Yiddish Radio Project wins the Peabody Award
I first heard this on NPR, but Dan Peck was kind enough to post details to the Jewish-music mailing list. It is a wonderful series, and I am very excited that it won this recognition. There are some interesting ironies that I'll get to after the announcement:
"The Yiddish Radio Project, the 10 part series on the history of Yiddish broadcasting has won this years coveted Peabody prize. The Peabody Award for Excellence in Electronic Media is considered the most selective and prestigious award in broadcast journalism. The Yiddish Radio series was produced by Dave Isay and Henry Sapoznik.
"From the press release issued by the University of Georgia's Grady College of Journalism and Mass Communication which awards the prize:
"....A National Public Radio program special, "The Yiddish Radio Project," an exuberant celebration of memory, history, and nostalgia from Sound Portrait Productions provided the Peabody Board with some of its most enjoyable listening...."
"This is the first time in its 62 year history that a Peabody award has gone to a Yiddish program."
You can find out more at www.yiddishradioproject.org
What makes this especially sweet, is that while the series was running, NPR was getting an incredible amount of flack about presenting a "Zionist" series, as part of its propaganda on part of Israel!!!!
There are two items that make such ignorant hate-mongering so noteworthy. First, as most people know, there was a huge, nasty cultural war among the early Zionist settlers in Israel during the early 1900s of Yiddish vs. Hebrew, and Hebrew won. Yiddish was vanquished, to the point where people changed their names from their "oppressed" Yiddish names to bold Hebrew ones, and Yiddish language and culture were virtually banned from the Yishuv (Jewish settlement). So, associating Yiddish with Zionism is a bit like associating Communism with Confucionism (sp?) or some such. Truly, it is ignorance, exemplified
But, second, the American Jewish community, in its rush to become "American" abandoned Yiddish culture as quickly as it could. So, in a sense, reclaiming Yiddish (granted, for most Jews this does not mean abandoning the warm feelings for Israel that are very much a part of post-Holocaust world Jewish life, but which were not part of most socialist Jewish culture) symbolizes a rejection of '50s American Jewish culture, and symbolizes both a reclaiming of all of what "Jewish" meant for the majority of American Jews whose ancestors came from Eastern Europe, including the explicitly socialist culture that involved the majority (but far from all) of the intellectuals of that community. In a funny sense, there was a second cultural battle: For those Jews who had already left traditional Judaism, "Jewish" was symbolized by socialist culture as encapsulated in Yiddish, and this battled "Jewish" as symbolized by English, with polite synagogue attendance two or three times a year replacing an active living or wrestling with what "Jewish" meant.

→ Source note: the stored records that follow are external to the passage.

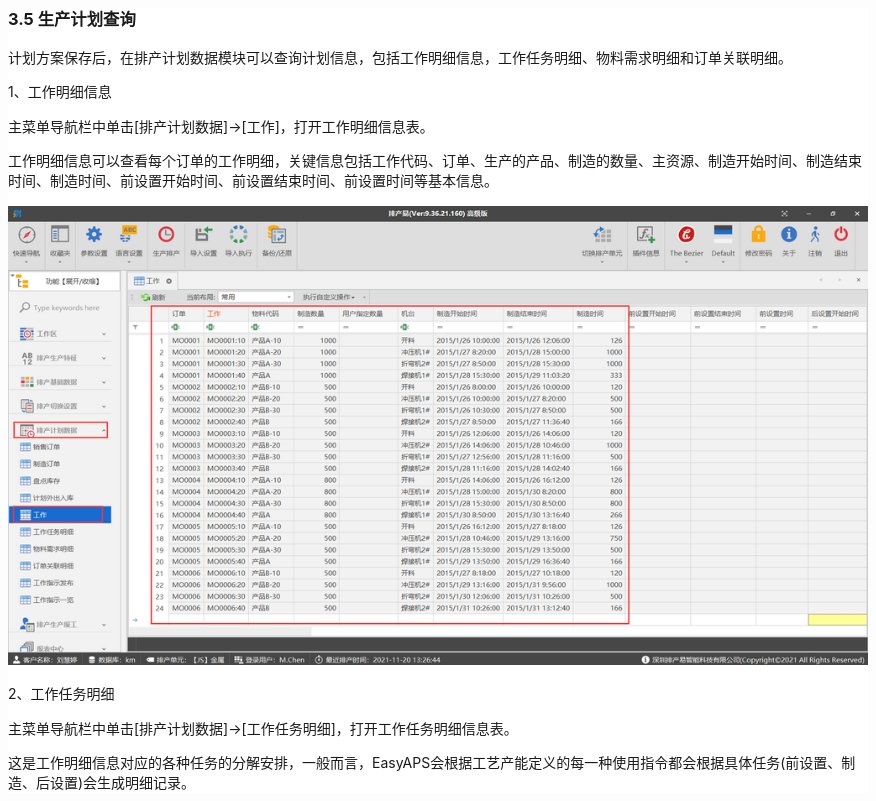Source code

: ### 3.5 生产计划查询

计划方案保存后，在排产计划数据模块可以查询计划信息，包括工作明细信息，工作任务明细、物料需求明细和订单关联明细。

1、工作明细信息

主菜单导航栏中单击[排产计划数据]→[工作]，打开工作明细信息表。

工作明细信息可以查看每个订单的工作明细，关键信息包括工作代码、订单、生产的产品、制造的数量、主资源、制造开始时间、制造结束时间、制造时间、前设置开始时间、前设置结束时间、前设置时间等基本信息。

![](media1/69458751321fe394d2c3eb5e6a638e62.png)

2、工作任务明细

主菜单导航栏中单击[排产计划数据]→[工作任务明细]，打开工作任务明细信息表。

这是工作明细信息对应的各种任务的分解安排，一般而言，EasyAPS会根据工艺产能定义的每一种使用指令都会根据具体任务(前设置、制造、后设置)会生成明细记录。
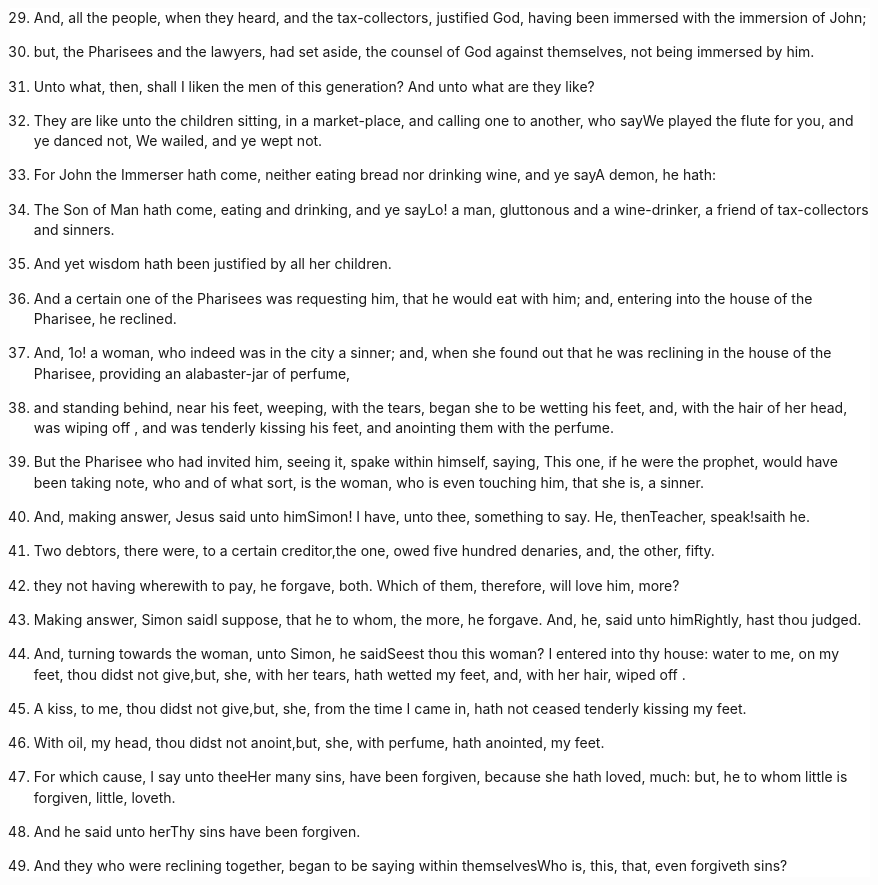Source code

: 29. And, all the people, when they heard, and the tax-collectors, justified God, having been immersed with the immersion of John;

30. but, the Pharisees and the lawyers, had set aside, the counsel of God against themselves, not being immersed by him.

31. Unto what, then, shall I liken the men of this generation? And unto what are they like?

32. They are like unto the children sitting, in a market-place, and calling one to another, who sayWe played the flute for you, and ye danced not, We wailed, and ye wept not.

33. For John the Immerser hath come, neither eating bread nor drinking wine, and ye sayA demon, he hath:

34. The Son of Man hath come, eating and drinking, and ye sayLo! a man, gluttonous and a wine-drinker, a friend of tax-collectors and sinners.

35. And yet wisdom hath been justified by all her children.

36. And a certain one of the Pharisees was requesting him, that he would eat with him; and, entering into the house of the Pharisee, he reclined.

37. And, 1o! a woman, who indeed was in the city a sinner; and, when she found out that he was reclining in the house of the Pharisee, providing an alabaster-jar of perfume,

38. and standing behind, near his feet, weeping, with the tears, began she to be wetting his feet, and, with the hair of her head, was wiping off   , and was tenderly kissing his feet, and anointing them with the perfume.

39. But the Pharisee who had invited him, seeing it, spake within himself, saying, This one, if he were the prophet, would have been taking note, who and of what sort, is the woman, who is even touching him, that she is, a sinner.

40. And, making answer, Jesus said unto himSimon! I have, unto thee, something to say. He, thenTeacher, speak!saith he.

41. Two debtors, there were, to a certain creditor,the one, owed five hundred denaries, and, the other, fifty.

42. they not having wherewith to pay, he forgave, both. Which of them, therefore, will love him, more?

43. Making answer, Simon saidI suppose, that he to whom, the more, he forgave. And, he, said unto himRightly, hast thou judged.

44. And, turning towards the woman, unto Simon, he saidSeest thou this woman? I entered into thy house: water to me, on my feet, thou didst not give,but, she, with her tears, hath wetted my feet, and, with her hair, wiped off   .

45. A kiss, to me, thou didst not give,but, she, from the time I came in, hath not ceased tenderly kissing my feet.

46. With oil, my head, thou didst not anoint,but, she, with perfume, hath anointed, my feet.

47. For which cause, I say unto theeHer many sins, have been forgiven, because she hath loved, much: but, he to whom little is forgiven, little, loveth.

48. And he said unto herThy sins have been forgiven.

49. And they who were reclining together, began to be saying within themselvesWho is, this, that, even forgiveth sins?
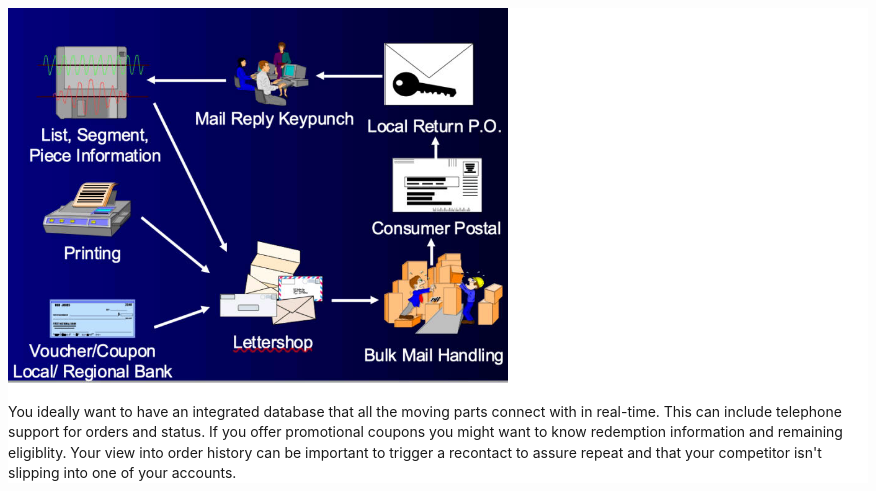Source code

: <img src="../business/captures/CRM3.png"  width="500">

You ideally want to have an integrated database that all the moving parts connect with in real-time.  This can include telephone support for orders and status.  If you offer promotional coupons you might want to know redemption information and remaining eligiblity.  Your view into order history can be important to trigger a recontact to assure repeat and that your competitor isn't slipping into one of your accounts.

For the small, but successful minority of American Jews who gave Modern Orthodoxy its impetus, losing Yiddish speaking meant, simply, losing Yiddish. Most of what we would call "Yiddishkeit" remained, and Jewish identity remained tied to halachic (tied to Jewish law) Judaism.
Conversely, for that smaller, and perhaps not so culturally successful minority of Jews who stayed secular and socialist, the Arbeiter Rings were also there.
But in all cases, American Yiddish culture of the early 1900s still comes out associated with something frequently anti-Zionist--these are the Jews who came to America, not to Palestine. Which leaves us with the conclusion that there is a lot of general, extremely ignorant antisemitism parading as "anti-Zionism" out there. Since, I myself am not a Zionist, this is quite painful. But at times like this, I'd rather be mistaken for a Zionist--and at least identified with my people and their survival--than mistaken for an antisemitic ignoramous. Ignorance is a tool of reaction and repression even more powerful than the world's tyrants.
And while running off at the pen, I forgot my original 2nd point--which is that NPR is perceived by most American Jews (not me, as it happens) as "anti-Israel". So, to be accused of being "pro-Israel" for running this series highlights the sad fact that there is no limit to how profound ignorance can be. While American Jews look at NPR's stories on Israel and many have issues, the antisemites see an affirmation of a Jewish culture and see "Zionism". Oh, right, that was the point I was making last paragraph. Here I'll just be explicit: "Being anti-Israel is absolutely not a progressive stand." (Neither, for the record, is being "anti-Palestinian" a progressive stand. If you are for peace, and for self-determination, then you are stuck in the very messy, and very small camp of people who recognize that peace works only when both sides can find the "pro-peace" in each other. Finding peace means eschewing demonization and hate.)
Anyway, enough of that. This article started off in joy, noting the Yiddish Radio Project's Peabody Award. And that is a good thing, and something to celebrate!